> **MATERIAL PROVIDED**
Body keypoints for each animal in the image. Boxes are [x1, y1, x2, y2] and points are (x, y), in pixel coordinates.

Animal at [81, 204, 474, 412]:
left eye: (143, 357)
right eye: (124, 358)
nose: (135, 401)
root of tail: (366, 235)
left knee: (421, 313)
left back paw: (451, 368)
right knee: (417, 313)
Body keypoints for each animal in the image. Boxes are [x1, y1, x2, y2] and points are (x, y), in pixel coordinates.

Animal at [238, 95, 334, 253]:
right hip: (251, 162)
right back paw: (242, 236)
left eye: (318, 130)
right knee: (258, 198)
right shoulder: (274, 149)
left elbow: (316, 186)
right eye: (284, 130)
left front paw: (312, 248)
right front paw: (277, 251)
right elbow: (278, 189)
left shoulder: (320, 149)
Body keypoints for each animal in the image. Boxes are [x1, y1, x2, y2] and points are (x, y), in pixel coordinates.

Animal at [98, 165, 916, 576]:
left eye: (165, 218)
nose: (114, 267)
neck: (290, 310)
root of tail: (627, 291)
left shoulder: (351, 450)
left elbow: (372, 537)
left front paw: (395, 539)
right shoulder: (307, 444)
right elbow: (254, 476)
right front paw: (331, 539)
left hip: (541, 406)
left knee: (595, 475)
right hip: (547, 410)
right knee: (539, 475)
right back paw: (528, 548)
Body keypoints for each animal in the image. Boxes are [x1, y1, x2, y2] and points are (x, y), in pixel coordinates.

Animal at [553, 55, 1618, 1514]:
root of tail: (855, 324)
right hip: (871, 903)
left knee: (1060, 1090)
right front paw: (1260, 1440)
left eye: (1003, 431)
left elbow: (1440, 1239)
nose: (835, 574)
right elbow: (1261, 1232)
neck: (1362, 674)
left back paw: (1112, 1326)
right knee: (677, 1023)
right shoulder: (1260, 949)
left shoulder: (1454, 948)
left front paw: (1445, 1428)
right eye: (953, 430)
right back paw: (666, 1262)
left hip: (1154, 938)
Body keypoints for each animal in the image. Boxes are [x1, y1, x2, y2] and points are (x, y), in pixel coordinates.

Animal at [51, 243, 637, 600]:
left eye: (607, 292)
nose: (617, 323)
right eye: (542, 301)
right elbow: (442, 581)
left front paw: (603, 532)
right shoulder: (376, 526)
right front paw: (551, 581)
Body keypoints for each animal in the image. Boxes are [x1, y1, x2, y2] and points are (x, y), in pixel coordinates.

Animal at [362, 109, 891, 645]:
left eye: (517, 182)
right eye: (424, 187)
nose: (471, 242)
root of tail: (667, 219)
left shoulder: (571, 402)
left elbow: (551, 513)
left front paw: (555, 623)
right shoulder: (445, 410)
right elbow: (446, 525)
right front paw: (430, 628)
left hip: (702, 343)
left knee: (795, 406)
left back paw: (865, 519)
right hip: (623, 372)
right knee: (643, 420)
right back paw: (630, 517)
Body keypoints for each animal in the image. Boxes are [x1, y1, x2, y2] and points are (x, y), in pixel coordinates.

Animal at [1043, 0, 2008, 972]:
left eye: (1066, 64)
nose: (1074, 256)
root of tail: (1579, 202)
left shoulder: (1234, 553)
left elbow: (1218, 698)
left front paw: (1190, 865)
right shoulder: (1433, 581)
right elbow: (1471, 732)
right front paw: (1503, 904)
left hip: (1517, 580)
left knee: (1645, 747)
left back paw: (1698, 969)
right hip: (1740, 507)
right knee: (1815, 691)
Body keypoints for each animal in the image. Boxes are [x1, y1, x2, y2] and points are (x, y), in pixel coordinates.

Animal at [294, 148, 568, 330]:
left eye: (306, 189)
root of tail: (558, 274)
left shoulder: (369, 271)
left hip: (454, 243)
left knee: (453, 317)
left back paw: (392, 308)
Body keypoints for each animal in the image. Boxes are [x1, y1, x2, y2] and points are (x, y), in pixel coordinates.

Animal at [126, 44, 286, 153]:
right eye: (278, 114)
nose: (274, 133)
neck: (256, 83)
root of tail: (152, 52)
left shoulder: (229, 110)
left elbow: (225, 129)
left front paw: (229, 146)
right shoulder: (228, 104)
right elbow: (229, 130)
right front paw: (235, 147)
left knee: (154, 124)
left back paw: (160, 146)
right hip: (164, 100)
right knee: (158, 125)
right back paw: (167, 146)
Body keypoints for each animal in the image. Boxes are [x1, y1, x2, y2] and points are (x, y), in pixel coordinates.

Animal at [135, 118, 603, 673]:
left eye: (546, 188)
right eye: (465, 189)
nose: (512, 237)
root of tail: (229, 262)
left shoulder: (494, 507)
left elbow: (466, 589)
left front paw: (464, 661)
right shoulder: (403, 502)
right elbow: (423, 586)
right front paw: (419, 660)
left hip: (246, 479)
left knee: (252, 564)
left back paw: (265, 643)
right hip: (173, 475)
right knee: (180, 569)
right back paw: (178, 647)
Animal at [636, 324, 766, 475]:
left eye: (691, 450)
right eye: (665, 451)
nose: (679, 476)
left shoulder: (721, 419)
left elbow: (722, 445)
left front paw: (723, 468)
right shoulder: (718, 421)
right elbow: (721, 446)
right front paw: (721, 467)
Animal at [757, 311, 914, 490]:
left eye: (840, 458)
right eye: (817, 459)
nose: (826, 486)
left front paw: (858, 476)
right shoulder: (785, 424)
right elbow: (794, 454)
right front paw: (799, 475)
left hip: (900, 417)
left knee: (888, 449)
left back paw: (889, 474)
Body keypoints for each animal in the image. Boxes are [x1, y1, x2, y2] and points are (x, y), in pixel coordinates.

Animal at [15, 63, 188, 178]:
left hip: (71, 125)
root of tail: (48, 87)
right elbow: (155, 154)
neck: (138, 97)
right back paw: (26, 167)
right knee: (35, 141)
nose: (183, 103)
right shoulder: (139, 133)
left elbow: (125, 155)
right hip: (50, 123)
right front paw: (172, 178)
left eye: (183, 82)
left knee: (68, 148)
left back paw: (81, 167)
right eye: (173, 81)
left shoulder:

> **YOUR ASSIGNMENT**
Wherever the word "nose" shows up in the material, copy the line it is on.

> **RESPONSE AREA**
nose: (135, 401)
nose: (114, 267)
nose: (835, 574)
nose: (617, 323)
nose: (471, 242)
nose: (1074, 256)
nose: (274, 133)
nose: (512, 237)
nose: (679, 476)
nose: (826, 486)
nose: (183, 103)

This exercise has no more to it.